Cette initiative est des plus louables dans le sens qu’elle met très joliment à l’honneur une femme de caractère, n’ayant pas froid aux yeux et ô combien attachée à sa liberté. Ainsi, sous le couvert d’une rencontre diabolique avec Méphisto himself, l’auteur nous entraîne dans ses circonvolutions féministes qui ont la particularité de nous faire découvrir une personnalité du 17ème siècle en rupture avec les conventions de l’époque. Car ce personnage haut en couleur a réellement existé et a marqué profondément son temps au point d’inspirer nombres de romanciers.

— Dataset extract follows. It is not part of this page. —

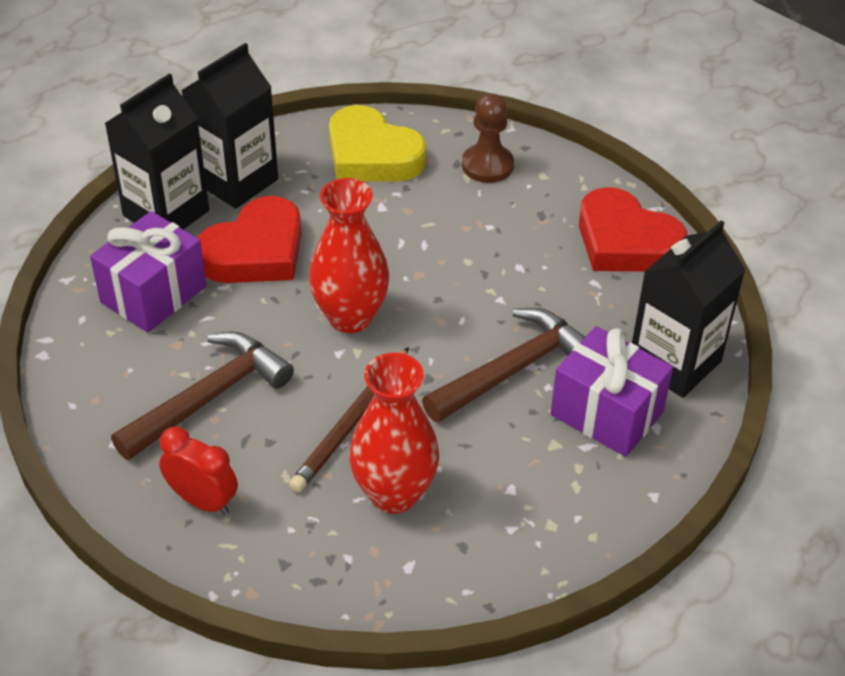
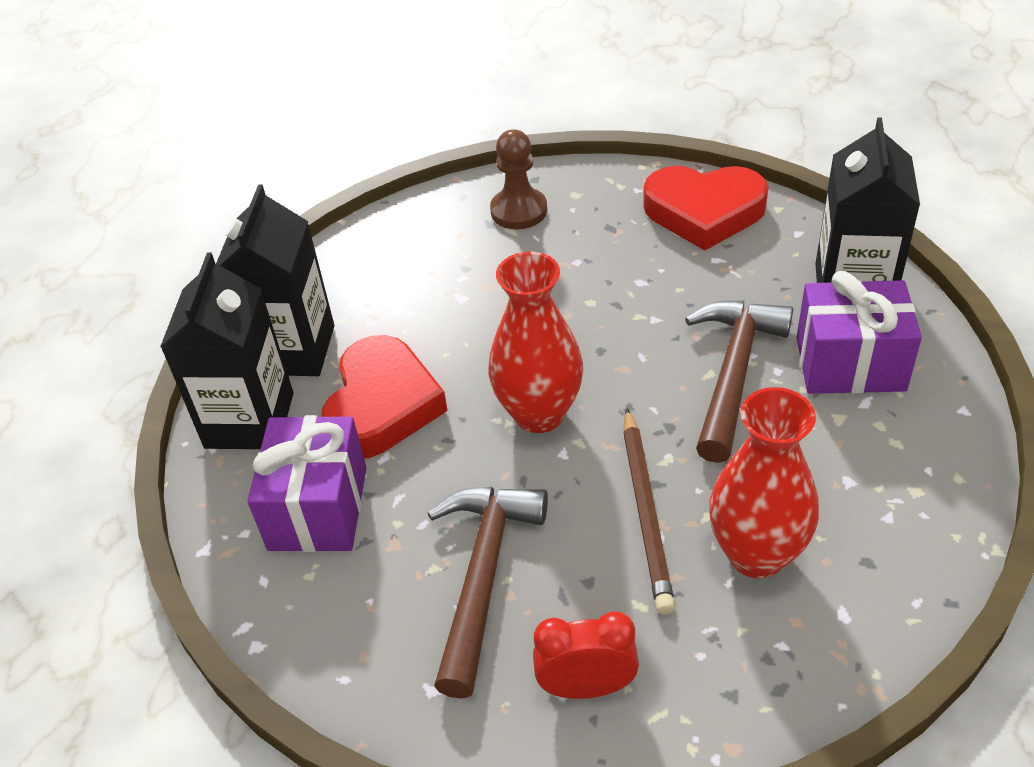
camera: 30 degrees left, 0 degrees up
(372, 155) = (403, 256): yellow heart -> none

Il ne fait aucun doute que Dominique Monféry a été bien inspiré par le roman d’origine en l’adaptant efficacement sous une forme à plusieurs facettes. Tantôt en vers, tantôt via une narration très intimiste, le tout saupoudré de dialogues aux accents modernes excellement tournés, l’évocation de l’existence de Julie se veut réellement très entreprenante. Le rapport continuel entre Méphisto (qui ne pense qu’à gagner l’âme de la jeune femme) et l’héroïne est captivant, surtout que cette dernière trouve toujours ce répondant qui empêche l’être démoniaque, persécuté par ses sentiments envers celle-ci, de faire son office. Les deux personnages se veulent donc complémentaires et nous assurent des moments jouissifs, rafraichissants et même distrayants. Evidemment, Julie nous embarque pleinement dans ses joutes libérées, qu’elles soient sportives, amoureuses ou artistiques.

Eu égard à ce qu’il a réalisé auparavant, on peut considérer visiblement que l’auteur sait jouer sur l’esthétisme et la modernité de son dessin. On en veut pour preuve l’ambiance générale de ses planches pastellisées qui mettent en avant un choix d’instantanés, de scènes ombrées originales, des décors de grande beauté qui reflètent bien l’époque traitée selon des plans audacieux et bien sûr des personnages qui ont un charisme certain. En commençant par Julie elle-même, qui, hormis son éclat physique concluant, se détaille dans des atours masculins et féminins des plus enchanteurs, suivie par un Méphisto très patient, qui reste sur des expressions profondes bien croquées.

Une adaptation des plus réussies, pétulante et féminisée subtilement à mettre au crédit d’un artiste qui peut se vanter d’attirer notre curiosité et de donner un bel éclat à ses récits.